AIM OF THE EXERCISE ▸ Without including any pictures, return the records below exactly as written.
========================
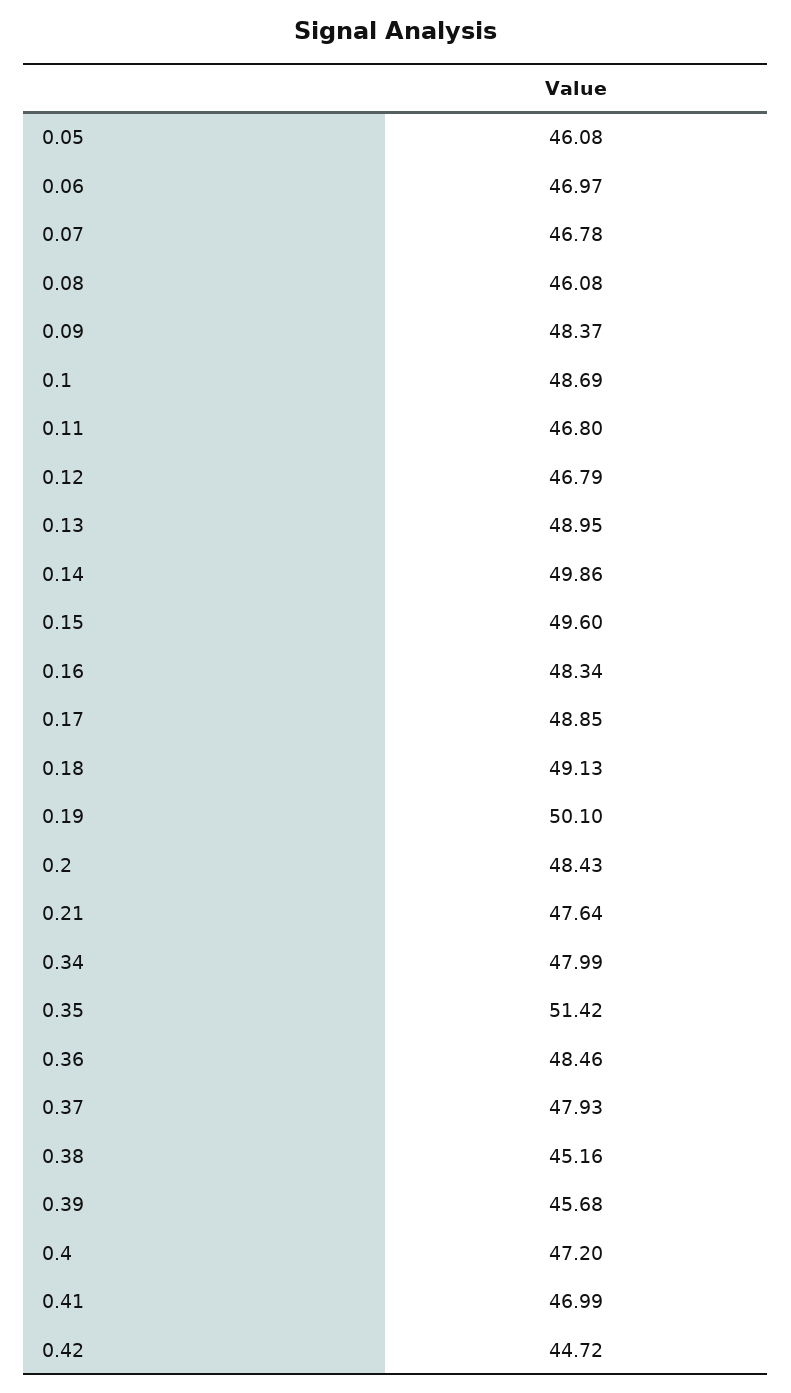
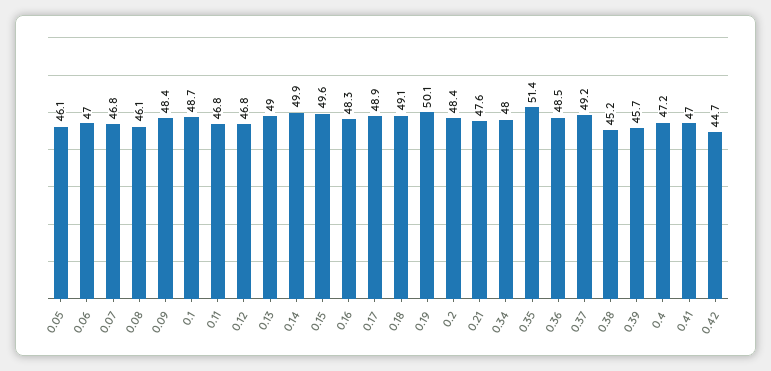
0.37: 47.93 -> 49.2

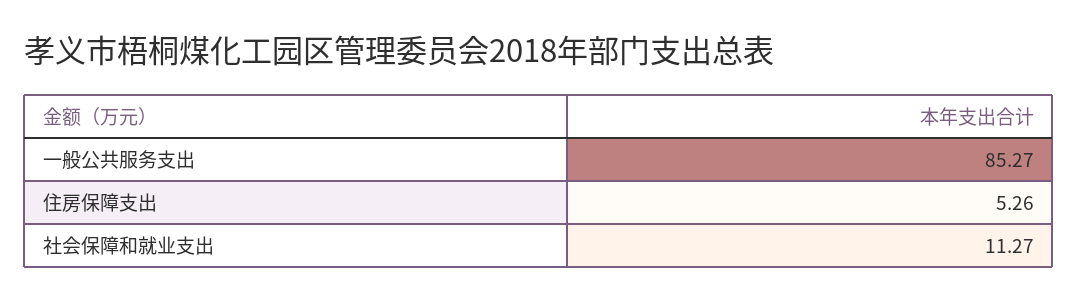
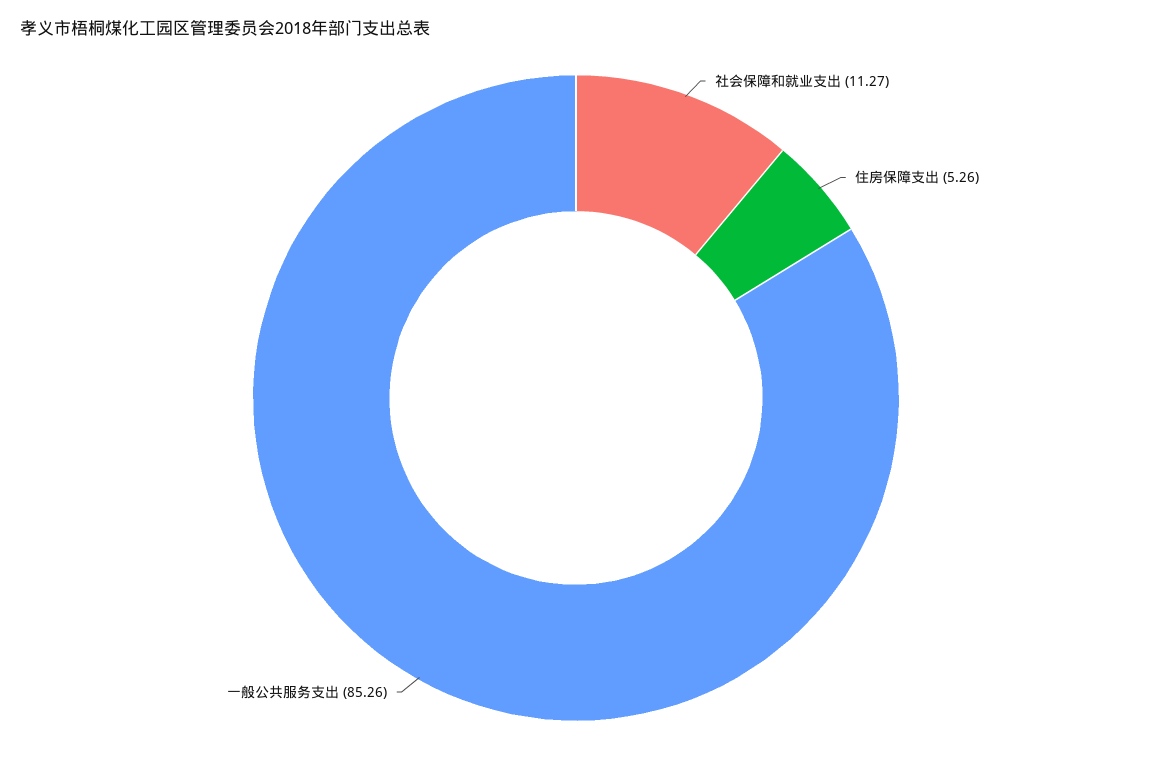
一般公共服务支出: 85.27 -> 85.26

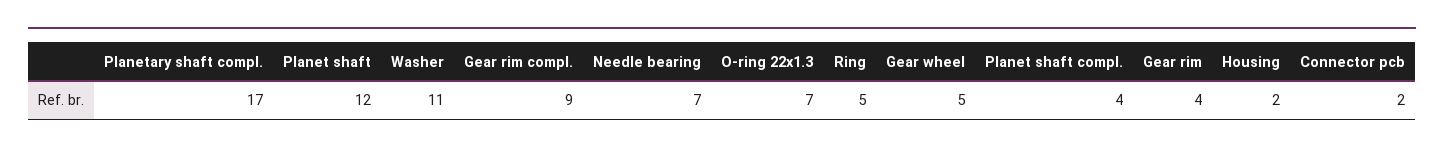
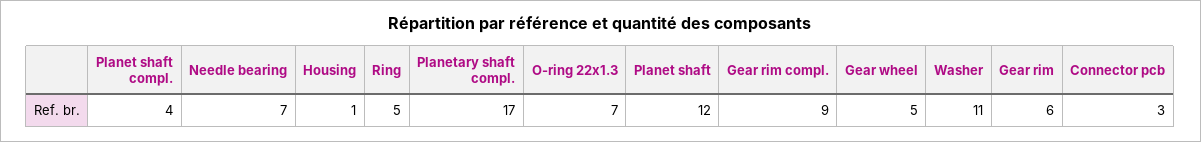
Gear rim: 4 -> 6
Housing: 2 -> 1
Connector pcb: 2 -> 3

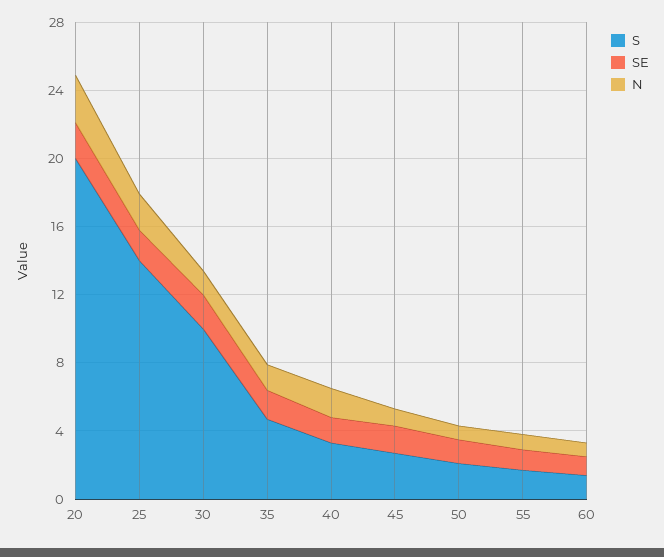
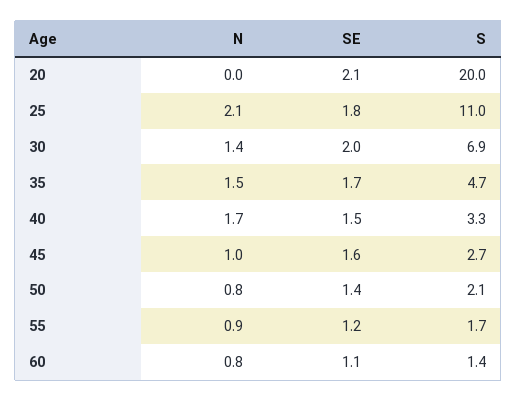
N, 20: 3 -> 0
S, 25: 14 -> 11
S, 30: 10 -> 6.9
========================
COMPLETED EXERCISE ▸
0.37: 47.93 -> 49.2

一般公共服务支出: 85.27 -> 85.26

Gear rim: 4 -> 6
Housing: 2 -> 1
Connector pcb: 2 -> 3

N, 20: 3 -> 0
S, 25: 14 -> 11
S, 30: 10 -> 6.9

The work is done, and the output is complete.